"You've seen them. Little towns, tucked away far from the main roads. You've seen them, but have you thought about them? What do the people in these places do? Why do they stay? Philip Redfield never thought about them. If his dog hadn't gone after the cat, he would have driven through Peaceful Valley and put it out of his mind forever. But he can't do that now because, whether he knows it or not, his friend's shortcut has led him right into the capital of the Twilight Zone."
Opening narration
In the episode of Twilight Zone that was first shown on this night in 1963, "Valley of the Shadow," a reporter (Ed Nelson) got lost and found himself in a small, out–of–the–way town called Peaceful Valley just as his car was about to run out of gas. When he stopped to get more fuel, his dog jumped from the car to chase a cat that was being held by a little girl. The girl pulled out a palm–sized remote control–like device (many years before such devices existed), pointed it at the dog and made him disappear — and the odyssey began.
A good reporter is always in an inquisitive mood, and an already–suspicious Nelson began nosing around Peaceful Valley. What he found only made him more suspicious. The town's hotel supposedly had no rooms available yet all the keys still hung on the wall. The restaurant was closed. The residents of the town were not friendly.
Well, on that last one there, I can say, having grown up in a small town, that is not terribly unusual. Small–town folks are often suspicious of outsiders and their reasons for being there.
Consequently Nelson didn't receive a lot of cooperation from the town's residents. Well, there was one — a pretty young woman (Natalie Trundy) — who seemed to want to tell him more than she could.
But she didn't.
What he learned about the town and its strange powers he learned from the town's elders.
Perhaps the most important thing he learned was that the gadget the little girl used was a device that could manipulate atoms. It could make things disappear, disassemble and then reassemble people, animals and things. It was a limitless supplier of food, clothing, all the necessities of life. Everyone in this little town seemed to have one.
This device could also heal and even raise from the dead.
When Nelson tried to escape the town, his car collided with an invisible wall, and his dog was thrown from the car and killed. A rather dazed Nelson was led away from the wreckage by onlookers who thought he should be examined by a doctor, but one of the onlookers stayed behind. He pulled out his device and aimed it at the dog, and the animal was instantly revived.
The device also had incredible potential to eliminate human suffering.
To demonstrate this, the mayor of the town stabbed one of his associates in the chest with a letter opener, then calmly aimed the device at the victim while Nelson watched. The blood and wound disappeared as if nothing had happened.
Nelson couldn't believe the town refused to share this technology with a world that sorely needed it.

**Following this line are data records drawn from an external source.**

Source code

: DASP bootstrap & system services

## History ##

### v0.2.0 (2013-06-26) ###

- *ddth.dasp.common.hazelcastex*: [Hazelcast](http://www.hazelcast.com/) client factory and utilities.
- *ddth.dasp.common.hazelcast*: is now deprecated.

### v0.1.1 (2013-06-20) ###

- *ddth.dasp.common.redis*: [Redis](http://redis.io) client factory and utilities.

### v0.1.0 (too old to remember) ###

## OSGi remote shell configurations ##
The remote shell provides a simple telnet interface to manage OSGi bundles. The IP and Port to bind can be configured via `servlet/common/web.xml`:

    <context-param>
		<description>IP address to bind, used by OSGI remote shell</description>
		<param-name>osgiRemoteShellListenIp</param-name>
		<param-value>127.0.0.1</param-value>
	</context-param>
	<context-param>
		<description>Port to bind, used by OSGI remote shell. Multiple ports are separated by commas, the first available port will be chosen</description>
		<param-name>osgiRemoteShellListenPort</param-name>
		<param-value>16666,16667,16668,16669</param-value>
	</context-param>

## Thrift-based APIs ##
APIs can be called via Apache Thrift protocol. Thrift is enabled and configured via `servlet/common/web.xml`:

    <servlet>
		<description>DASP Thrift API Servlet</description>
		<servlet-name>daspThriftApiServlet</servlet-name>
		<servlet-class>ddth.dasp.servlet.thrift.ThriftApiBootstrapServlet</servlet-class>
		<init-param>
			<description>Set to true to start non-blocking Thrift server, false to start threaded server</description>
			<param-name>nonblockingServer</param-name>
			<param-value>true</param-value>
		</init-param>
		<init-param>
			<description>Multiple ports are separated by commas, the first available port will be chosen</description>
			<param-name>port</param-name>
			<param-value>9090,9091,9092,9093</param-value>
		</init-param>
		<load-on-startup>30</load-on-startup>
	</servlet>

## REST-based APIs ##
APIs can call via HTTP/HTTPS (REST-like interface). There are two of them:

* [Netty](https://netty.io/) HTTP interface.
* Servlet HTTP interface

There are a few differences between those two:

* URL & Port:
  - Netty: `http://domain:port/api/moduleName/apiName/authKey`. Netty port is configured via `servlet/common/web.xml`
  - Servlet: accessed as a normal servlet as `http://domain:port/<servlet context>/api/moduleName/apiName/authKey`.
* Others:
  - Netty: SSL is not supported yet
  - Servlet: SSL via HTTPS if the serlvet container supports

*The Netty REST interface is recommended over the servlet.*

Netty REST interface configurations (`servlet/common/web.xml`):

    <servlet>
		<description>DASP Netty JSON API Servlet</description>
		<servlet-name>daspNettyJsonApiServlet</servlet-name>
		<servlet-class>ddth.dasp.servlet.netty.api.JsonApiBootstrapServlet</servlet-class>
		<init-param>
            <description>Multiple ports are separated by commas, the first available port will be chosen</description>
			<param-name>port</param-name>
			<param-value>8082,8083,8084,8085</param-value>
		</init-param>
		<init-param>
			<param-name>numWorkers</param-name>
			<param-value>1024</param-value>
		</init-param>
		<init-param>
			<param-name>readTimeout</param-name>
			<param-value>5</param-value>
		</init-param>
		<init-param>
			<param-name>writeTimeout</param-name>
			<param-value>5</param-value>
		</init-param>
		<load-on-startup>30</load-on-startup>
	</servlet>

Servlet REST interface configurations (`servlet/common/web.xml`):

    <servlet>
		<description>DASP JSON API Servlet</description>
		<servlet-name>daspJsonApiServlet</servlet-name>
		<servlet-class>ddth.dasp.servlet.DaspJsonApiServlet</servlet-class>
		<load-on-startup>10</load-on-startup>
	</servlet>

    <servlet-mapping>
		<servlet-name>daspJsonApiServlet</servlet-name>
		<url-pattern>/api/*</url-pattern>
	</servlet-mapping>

The town's elders argued that if the outside world obtained the technology, it would not be used for good but would be exploited for evil purposes. They said this technology had been given to them by a "great man of science" who came from some distant planet, and they would not share it until "men learn the ways of peace."
Nelson could not be allowed to leave so the initial plan was to execute him. But if they did that would they be any better than the outside world, resorting to violence to achieve a goal? They modified their sentence, giving him the option of remaining in Peaceful Valley for the rest of his life — and he chose that over execution.
But he yearned for freedom, and he and Trundy made a break for it one evening. He stopped at the town hall to use the technology to build a handgun, then grabbed the book containing all the equations for the technology so he could share it with the outside world. In breaking into the box that contained the book, though, he triggered an alarm, summoning the elders, who tried to stop him and were shot.
Then he and Trundy left the town, but once they were outside the city limits, he looked at the book — only to find blank pages. The next thing he knew he was back at the town hall and the elders were alive and well. They told him it had all been a test, and he had proven what they expected — that the first use of the technology by an outsider would be for violent purposes. He would have to be eliminated.
But the elimination did not take the form he expected. In the blink of an eye, he was back at the gas station where the story began.
And perhaps that was the way it should be. The elders had explained that the core of the technology was based on time reversal. Perhaps that is what they did to Nelson — reversed time. That would certainly be preferable to ending his life.
But was all that had gone before a dream or reality? At the end of the episode, Nelson and the viewers saw Trundy with what appeared to be tears in her eyes. That strongly implied that it had been real.
This episode was part of the Syfy Channel's annual New Year's Eve Twilight Zone marathon recently. Inclusion in that marathon can be misleading; there were only 18 hour–long episodes of the Twilight Zone, and few are seen in syndication.
If you do get the chance to see this one, though, watch for a pre–Star Trek James Doohan (known to Trekkies as "Scotty"). He played the father of that little girl.